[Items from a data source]
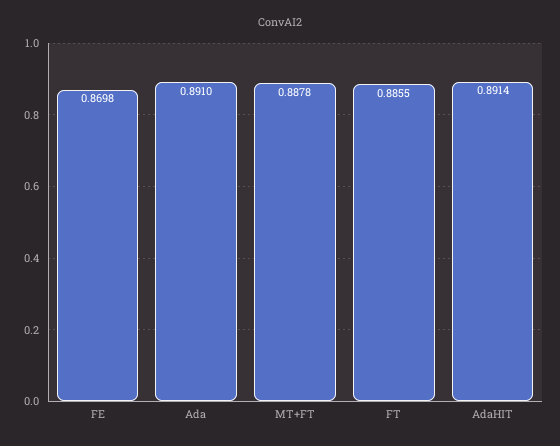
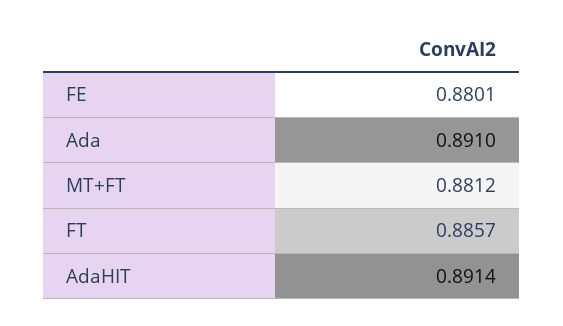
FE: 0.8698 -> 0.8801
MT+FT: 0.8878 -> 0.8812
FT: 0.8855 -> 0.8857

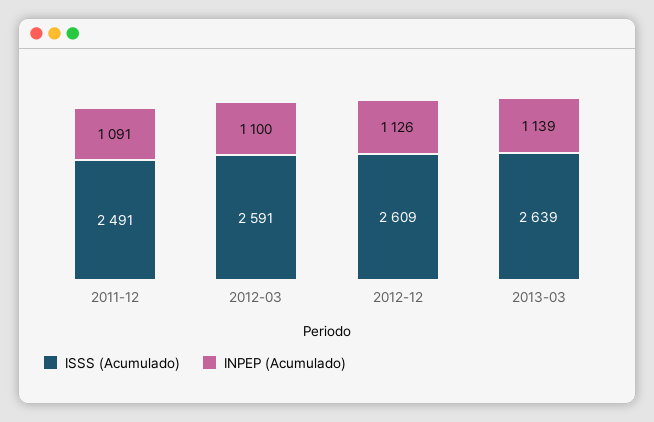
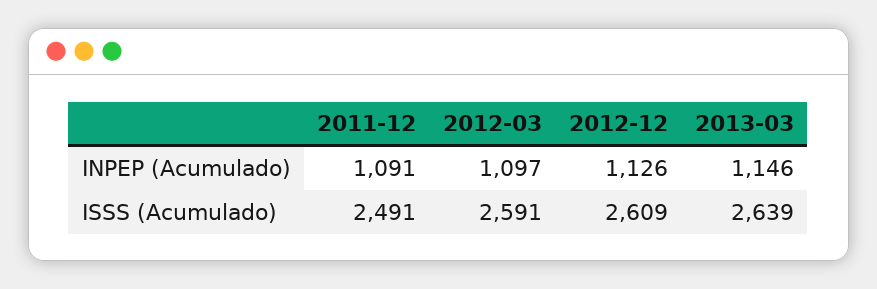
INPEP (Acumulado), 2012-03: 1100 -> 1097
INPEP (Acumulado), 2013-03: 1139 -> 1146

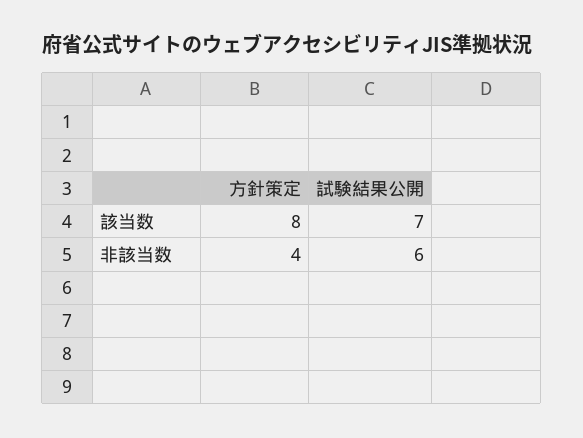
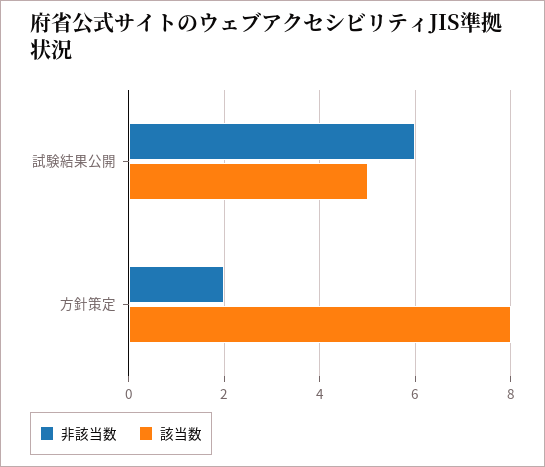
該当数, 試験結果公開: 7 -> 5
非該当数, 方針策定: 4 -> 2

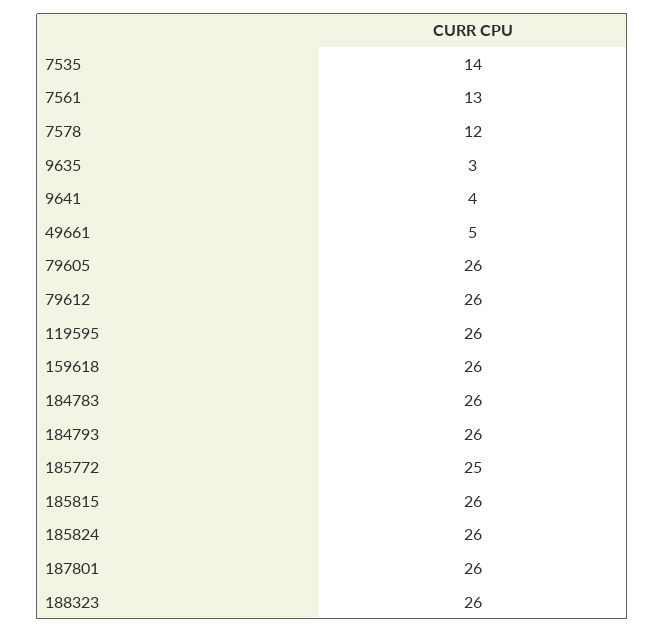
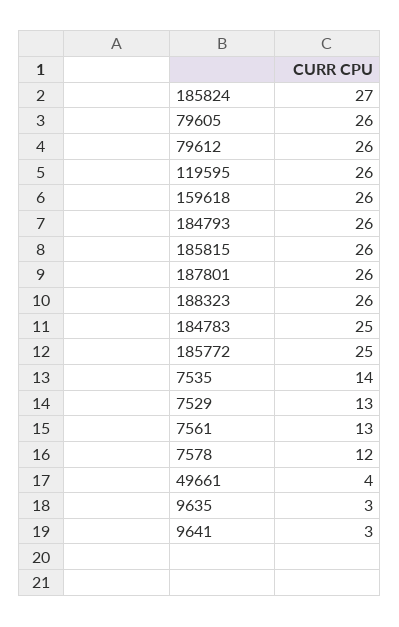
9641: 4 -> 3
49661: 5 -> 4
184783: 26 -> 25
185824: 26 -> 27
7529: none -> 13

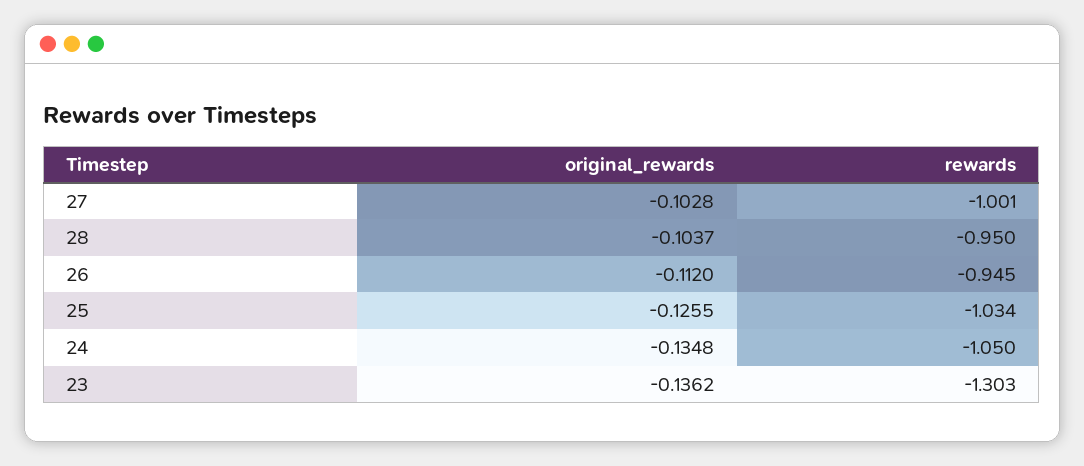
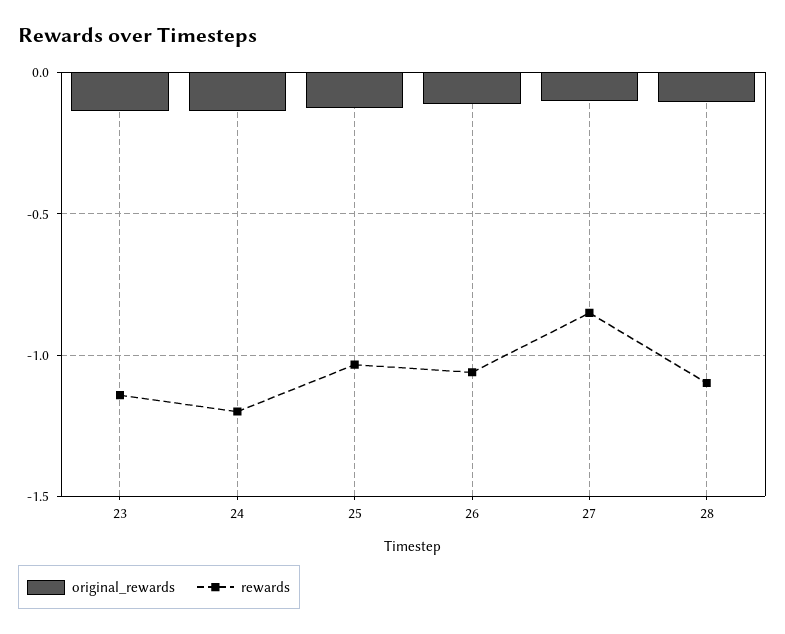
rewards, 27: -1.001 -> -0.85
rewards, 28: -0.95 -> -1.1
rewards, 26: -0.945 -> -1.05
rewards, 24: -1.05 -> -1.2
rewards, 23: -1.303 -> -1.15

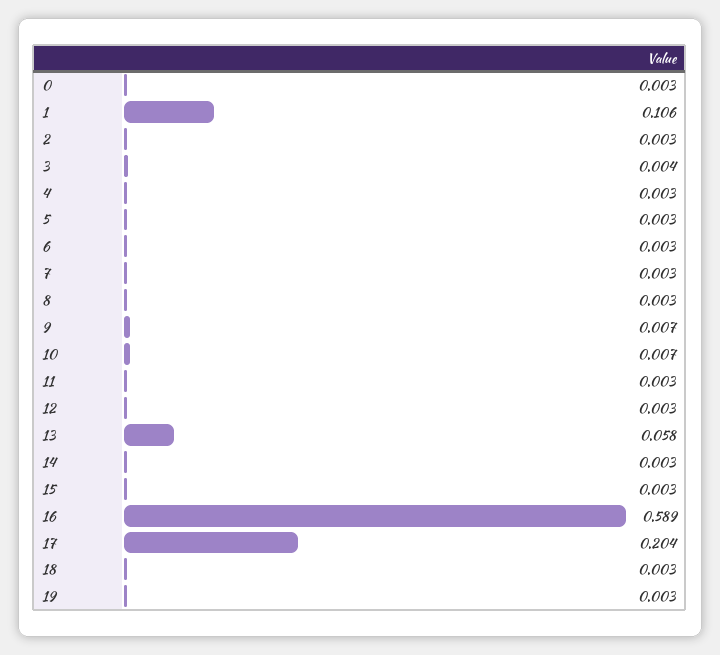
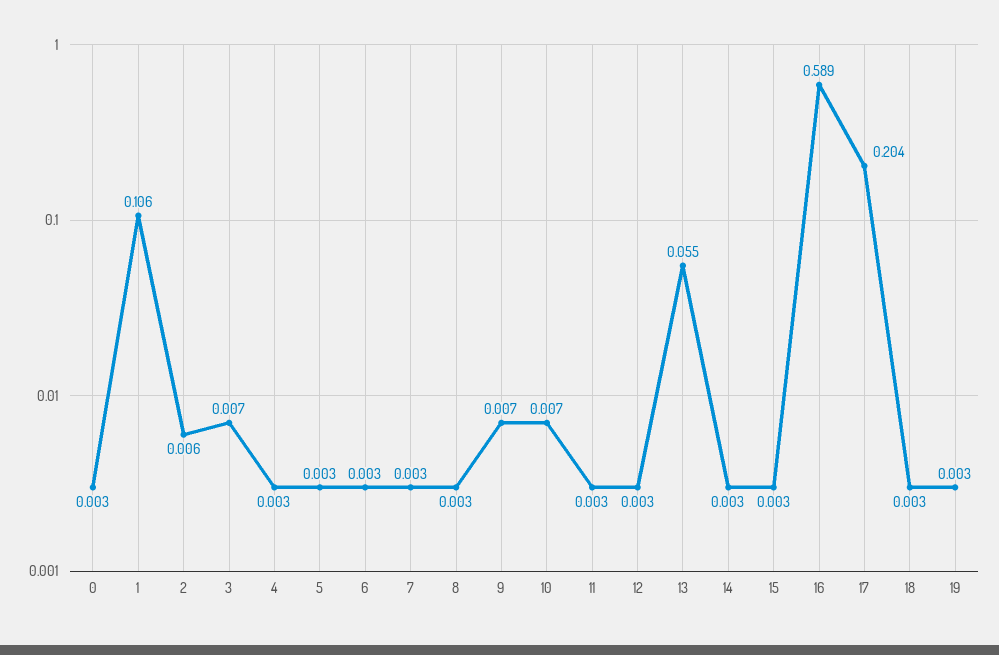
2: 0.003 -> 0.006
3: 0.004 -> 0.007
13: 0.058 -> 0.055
* * *
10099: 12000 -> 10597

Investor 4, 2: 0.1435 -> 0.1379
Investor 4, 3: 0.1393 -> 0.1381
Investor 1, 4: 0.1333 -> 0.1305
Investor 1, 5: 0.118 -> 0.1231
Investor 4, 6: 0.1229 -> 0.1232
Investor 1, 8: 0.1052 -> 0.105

**Task statement**
All that should appear in the answer is the lines above from the line with "INPEP (Acumulado), 2013-03: 1139 -> 1146" through the line with "13: 0.058 -> 0.055", retyped exactly, pictures left out.

**Response area**
INPEP (Acumulado), 2013-03: 1139 -> 1146

該当数, 試験結果公開: 7 -> 5
非該当数, 方針策定: 4 -> 2

9641: 4 -> 3
49661: 5 -> 4
184783: 26 -> 25
185824: 26 -> 27
7529: none -> 13

rewards, 27: -1.001 -> -0.85
rewards, 28: -0.95 -> -1.1
rewards, 26: -0.945 -> -1.05
rewards, 24: -1.05 -> -1.2
rewards, 23: -1.303 -> -1.15

2: 0.003 -> 0.006
3: 0.004 -> 0.007
13: 0.058 -> 0.055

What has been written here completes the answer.